Потом начинал жаловаться, что, в отличие от Зайцева, от Бунина, не может писать вне России. Считал, что без нее ему просто не жить: «Дошел до того, что не могу спокойно письма написать туда, ком в горле…» И все чаще вырывалось у него, что лесные звери умирать уходят в свою берлогу.
Когда после этих разговоров Куприну напоминали, что в Россию нельзя, там большевики, он непритворно изумлялся: неужто и вправду? Последние годы он явно не отдавал себе отчета в том, что с ним происходит. Случалось, не узнавал тех, с кем был коротко знаком чуть не всю жизнь, — как не узнал Зайцева, пришедшего его проведать незадолго до отъезда. Седых пишет, что сердце сжималось, если где-нибудь на Монпарнасе среди толпы встречалась ему фигура старика в помятой, криво надетой шляпе, неуверенно ступающего по тротуару.
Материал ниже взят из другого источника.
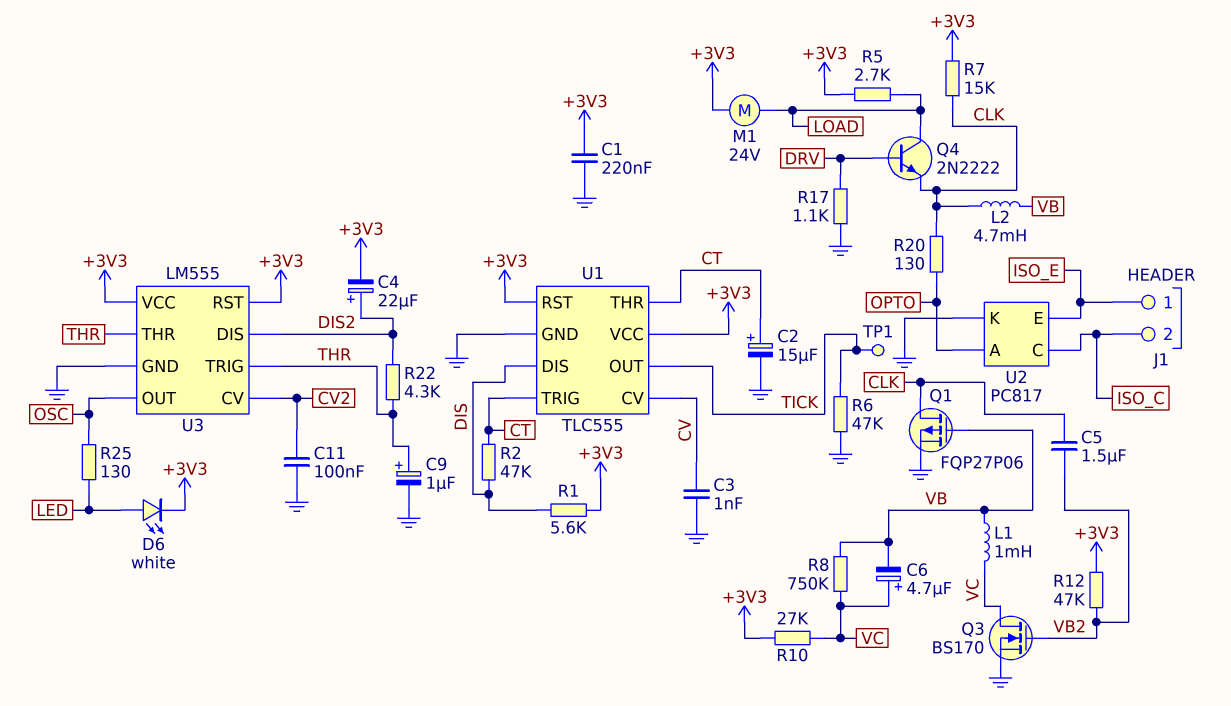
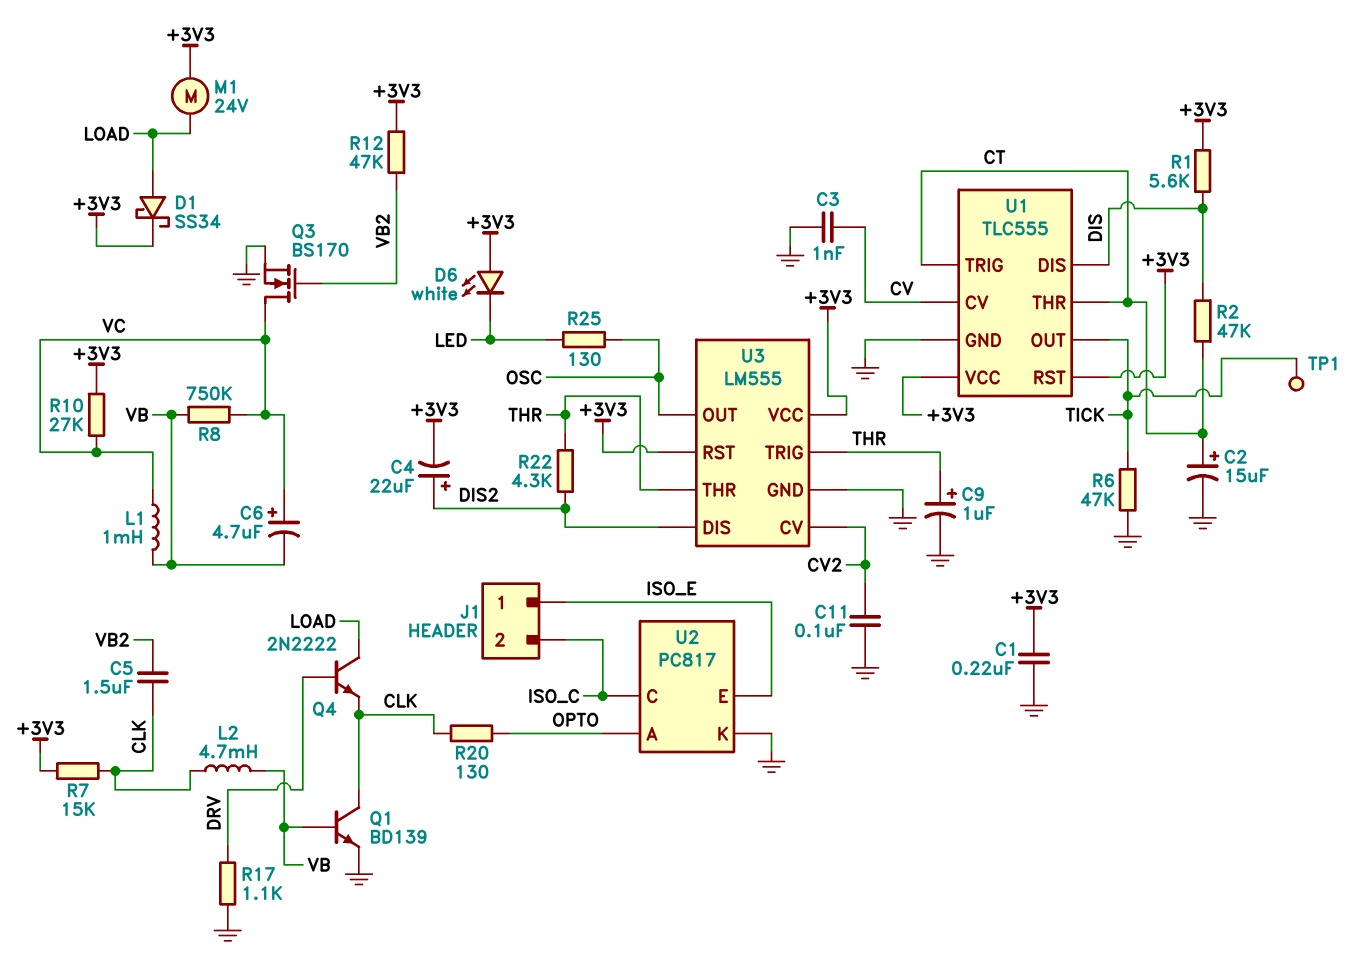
D1: none -> schottky SS34 (A LOAD, K +3V3)
D6: LED white (A LED, K +3V3) -> LED white (A +3V3, K LED)
Q1: PMOS FQP27P06 (G VB, D CLK, S GND) -> NPN BD139 (B VB, C CLK, E GND)
R5: 2.7k (+3V3, LOAD) -> none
Вопреки рассказам Кисы про взрыв негодования, никто в эмиграции не осудил Куприна за отъезд — по крайней мере, не сделал этого публично. Бунин, с болью вспомнив их последнюю встречу — года за два до отъезда («Он шел мелкими, жалкими шажками, плелся такой худенький, слабенький, что, казалось, первый порыв ветра сдует его с ног»), написал, что никаких политических чувств по поводу возвращения не испытывает: «Он не уехал в Россию — его туда увезли, уже совсем больного, впавшего в младенчество». Тэффи упрекала парижское русское общество: «Всеми уважаемый, всеми без исключения любимый, знаменитейший русский писатель не мог больше работать, потому что был очень болен. И он погибал — и все об этом знали. Не он нас бросил. Бросили мы его. Теперь посмотрим друг другу в глаза». Даже Мережковский удержался от нападок, для которых вроде бы был удобный случай. Высказался в том духе, что никого нельзя попрекать, когда голод, бедность становятся непереносимыми.
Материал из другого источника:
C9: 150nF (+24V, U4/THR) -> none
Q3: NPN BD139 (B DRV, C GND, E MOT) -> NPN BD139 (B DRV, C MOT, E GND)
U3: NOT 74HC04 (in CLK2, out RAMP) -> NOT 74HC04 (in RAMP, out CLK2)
Ему бы следовало добавить в этот перечень еще одну причину: сказать о преследовавшей Куприна тоске. Справиться с нею Куприну было всего труднее. К эмигрантской жизни он оказался приспособленным меньше всех остальных. И порой просто выл волком. Баронесса Людмила Врангель, приятельница Куприна, которая познакомилась с ним лет за двадцать до революции в Крыму, где он часто бывал в доме ее отца, писателя и врача Елпатьевского, приводит в своем мемуарном очерке такое его парижское письмо: «Жилось ужасно круто, так круто, как никогда. Я не скажу, не смею сказать — хуже, чем в совдепии, ибо это несравнимо. Там была моя личность уничтожена, уничтожена она и здесь, но там я признавал уничтожающих, я на них мог глядеть с ненавистью и презрением. Здесь же оно меня давит, пригибает к земле. Там я все-таки стоял крепко двумя ногами на моей земле. Здесь я чужой, из милости, с протянутой ручкой. Тьфу!»
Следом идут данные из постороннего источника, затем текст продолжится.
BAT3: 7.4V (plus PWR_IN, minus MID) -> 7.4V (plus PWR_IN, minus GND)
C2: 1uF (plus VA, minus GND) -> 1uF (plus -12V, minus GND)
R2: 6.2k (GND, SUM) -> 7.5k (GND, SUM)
И все-таки, все чаще ощущая себя выползнем, а не тем Куприным, которого носила на руках исчезнувшая Россия, он до 1933 года еще работал в литературе: трудно, с напряжением, с большими перерывами, но писал. В эмиграции созданы «Юнкера», «Однорукий комендант», с десяток рассказов, под которыми не стыдно было подписаться автору «Поединка». Река мелеет, становится скромным ручейком, вот-вот пересохнет совсем. Но вода в ней — все та же незамутненная, неповторимая по вкусу вода, которую жадными глотками пили миллионы читателей старой купринской прозы.